Non-compliance and disputes between Russia and the US resulted in the US exiting the Open Skies Treaty. If Russia withdraws in response, European countries will lose an important source of intelligence.
The Open Skies Treaty (OST), which was signed in 1992 and came into force in 2002, is one of the arms control treaties signed at the end of the Cold War. After the US exited in May, the treaty has been ratified by 33 countries from North America and Europe, including Russia.
The treaty allows signatories to conduct an observation flight with an aircraft equipped with sensors over the territory of another State Party with 72-hour notice. Flights can be used to monitor military instalments and manoeuvres, which reduces tensions by making the military activities of signatories more open.
In a trust-building measure, officers of both parties can be on board the flight and the imagery is made available to other State Parties. The equipment is also certified by State Parties. In total, over 1,500 flights have been conducted since the treaty came into force. Finland also conducts flights every year, particularly to Russia.
The US and Russia both possess reconnaissance satellites, so flights are not as significant to them as they are to countries without satellites of their own. The most significant advantage of the treaty is transparency: Information about anomalous military activity can be shared openly.
During the first phase of the war in Ukraine, State Parties conducted 22 flights over Russian territory, which allowed the observation of Russia’s military activity during the crisis. The US also conducted a flight in 2018 in order to support Ukraine after Russia captured a Ukrainian ship and its crew. Information provided by satellites cannot usually be used in a similar manner because it is important to keep their capabilities secret.
By withdrawing from the treaty, the US gave up the possibility of supporting its partners by conducting observation flights. The US justified its exit by accusing Russia of restricting flights allowed by the treaty and using Open Skies imagery to plan possible strikes on the critical infrastructure of other State Parties.
The problems associated with the OST have intensified in recent years. Russia has restricted flights during a military exercise and over strategically important Kaliningrad. The US restricted Russia’s flights in response, to which Russia responded with its own restrictions. The certification of sensors has also led to disputes. Russia has also restricted flights near its border facing the Georgian regions of South Ossetia and Abkhazia, which Russia recognized as independent, and claimed that the OST thereby requires it to prevent flights over this area.
The US has not published the evidence regarding the targeting of infrastructure. However, US military and intelligence officials have also voiced concerns about the issue in the past. Russia has likewise accused the US of filming its civilian infrastructure.
Russia’s compliance with international arms control treaties has become even more selective since 2014, and the same applies to the OST. Russia usually denies contractual violations or offers negotiations, wanting something in return. For instance, Russia has linked the flights near its Georgian border to the right to conduct flights in Georgia, which were banned in 2012 due to Russia’s actions.

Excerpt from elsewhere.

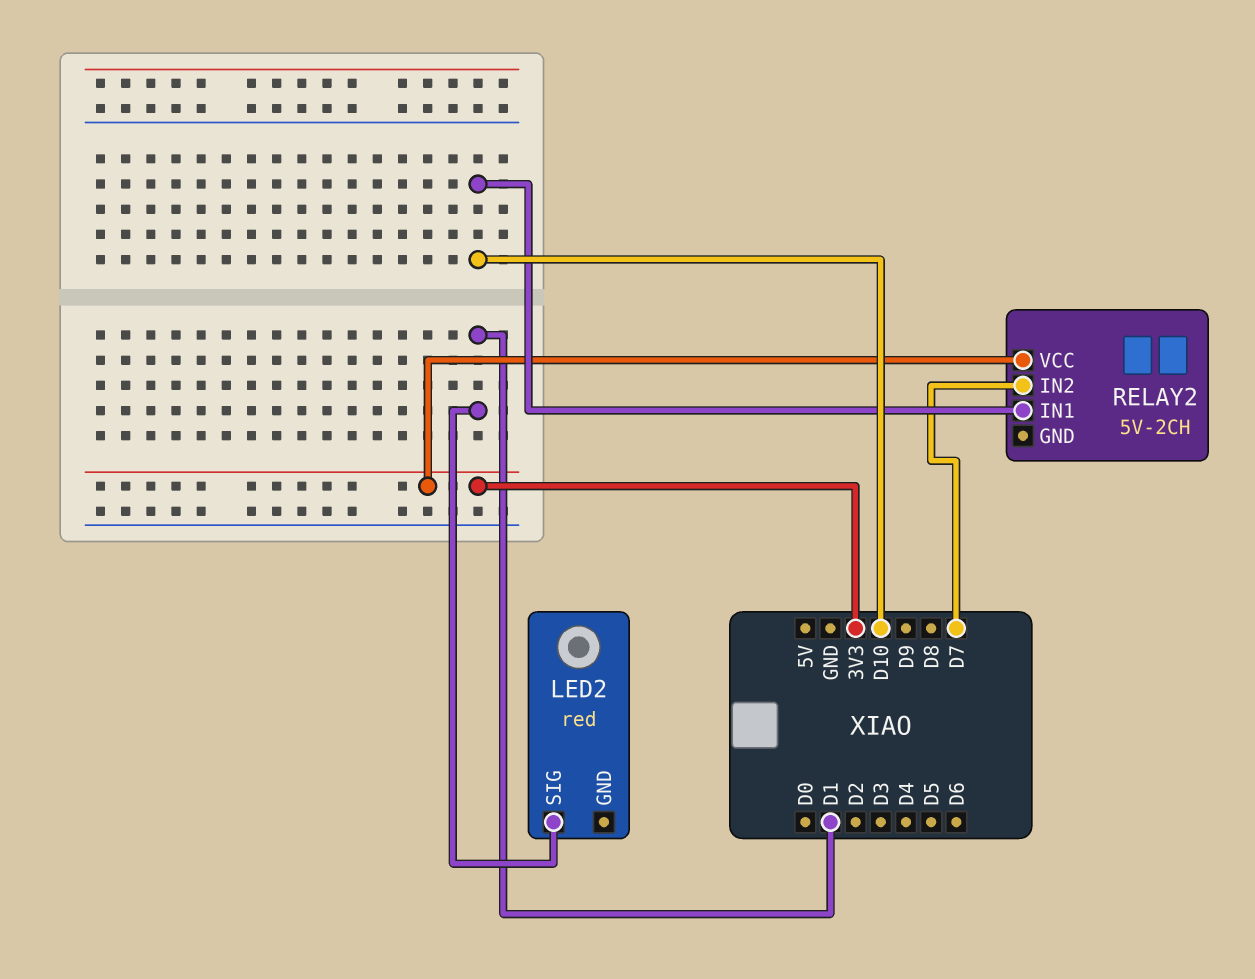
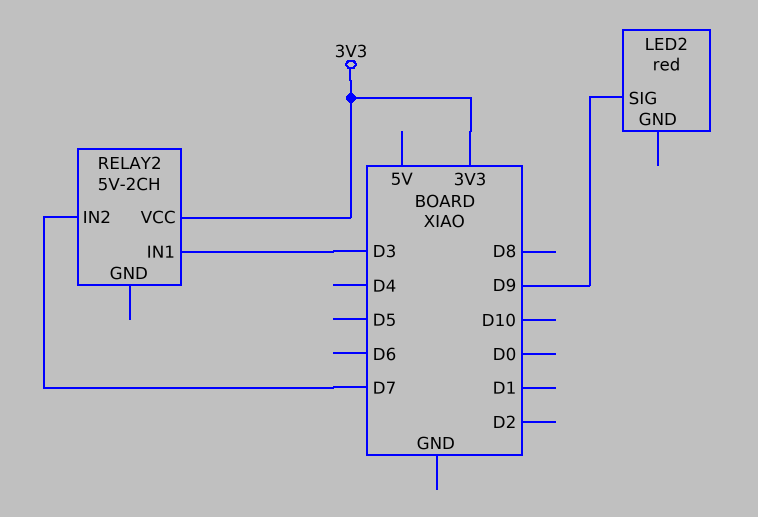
LED2 pin SIG: D1 -> D9
RELAY2 pin IN1: D10 -> D3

Russia has also restricted observation flights due to its strategic aim to conceal its actions, knowing that the West desires transparency, which is why it will not provide it for free.
Russia also designated an OST refuelling airfield in Crimea. By participating in a flight to Crimea, representatives of the West could be interpreted as recognizing that the territory is part of Russia. Russia has persistently tried to draw foreign representatives to Crimea on different grounds, and utilized the treaty to support this goal immediately after it annexed Crimea illegally in 2014.
The OST was designed to build trust, but it has been used to erode it. In a situation where great powers consider each other competitors and the treaty has been violated before, restrictions on flights that could have been acceptable in other conditions may have been considered serious violations. The OST provides negotiating tools, but it cannot mitigate the conflict at the heart of great power relations.
The US exit was also motivated by the belief shared by some influential Republican politicians and officials that many treaties which restrict the actions of the US are against its national interests. This trend has intensified in recent years, and the US has withdrawn from several treaties with no regard for the consequences of its exit for its allies and partners. Before the US exit from the OST, some American decision-makers questioned why Russia was even allowed to conduct observation flights.
Opinions were divided over the issue in the US, and there was also support for remaining in the OST. In a situation where the US sees Russia as an adversary even more clearly and actors who hold a critical view of multilateralism are in power, the perception of national interests weighed more heavily in the balance than the option to support allies and partners.
The OST is still in force, but Russia may withdraw from the treaty or respond to the US exit in other ways. Russia’s withdrawal from the treaty would increase uncertainty in Europe, and NATO members would be even more dependent on the intelligence provided by the US. Moreover, non-NATO countries would permanently lose a significant source of intelligence. Replacing the OST with another treaty would be very difficult in the conditions of the ongoing great power competition. Even in the agreeable post-Cold War days of the 1990s, the ratification round of the OST took ten years.